MISE À JOUR: Après la publication de cette répartition, l'AP a contacté pour préciser que «conformément à nos valeurs d'actualités de précision, de responsabilité et de transparence, nous sommes prêts à revoir toutes les preuves. » Ils ont également fourni un lien vers cette déclaration, que je pense qu'il est juste d'inclure ici. Il s'agit clairement d'une histoire qui est toujours racontée.

Enfin, il y a le mouvement subtilement «Folk-lis», « Un film doux avec un pouvoir émotionnel qui m'a vraiment glissé. Nous sommes devenus tellement habitués à des films non-fiction sur les jeunes qui s'arrêtent sur le mélodrame ou la controverse que l'humanité nuancée des dernières dernières du Grand Heidi Ewing et Rachel Grady prennent presque une réinitialisation des attentes. Il n'y a pas de «drame majeur» dans les «contes populaires», juste les voyages partagés de trois jeunes essayant de chasser les meilleures versions d'eux-mêmes dans une partie du monde que la plupart des gens appelleraient inhospitalières. Il s'avère que démolir les signes extérieurs du monde moderne et revenir à une forme de vie dans laquelle les hommes et les femmes participent depuis des milliers d'années peuvent réinitialiser votre cerveau et clarifier que nos vies encombrées offrent si rarement. Cela vous donnera envie de sauter sur un traîneau de chien.

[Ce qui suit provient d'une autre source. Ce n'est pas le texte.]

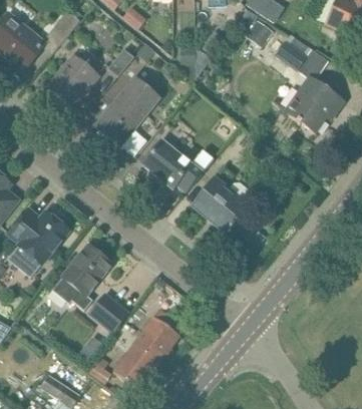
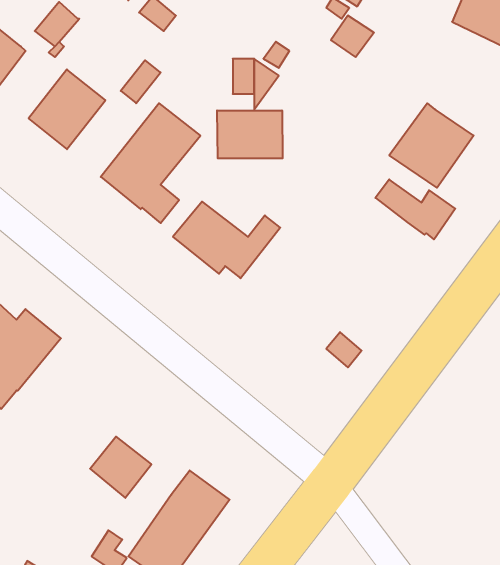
building: [276,41,328,80] -> [375,179,455,239]
building: none -> [217,110,283,158]
building: [193,177,253,231] -> none
building: [52,245,111,310] -> none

«Folkpaces» est l'histoire de trois jeunes au Pasvik Folk High School en Norvège, au nord du cercle arctique. C'est une sorte d'extension du lycée, quelque chose que les gens peuvent faire après ce niveau d'éducation et avant d'être plongé dans le monde cruel de l'âge adulte. Bjørn a déchiré, Hege et Romain recherchent tous quelque chosemême s'ils ne savent pas exactement quoi. L'incroyablement vulnérable Hege se débat avec la mort de son père des années plus tôt; Romain et Bjorn semblent être socialement peu sûrs, rendant leur amitié éventuelle encore plus émouvante. Cela semble incroyablement cliché, mais je me soucie honnêtement de ces trois jeunes, peut-être en voyant peut-être une partie de mon propre fils d'âge secondaire. Et moi-même.
Ewing et Grady ne fabriquent ni ne forcent rien, donnant à leur film le ton du cadre paisible dans lequel il a lieu. C'est une expérience apaisante qui alterne une conversation brute avec des séquences magnifiquement tournées du paysage et les chiens qui servent pratiquement d'animaux de thérapie à ces personnes. Les amoureux des chiens ne devraient pas manquer celui-ci. Honnêtement, personne ne devrait.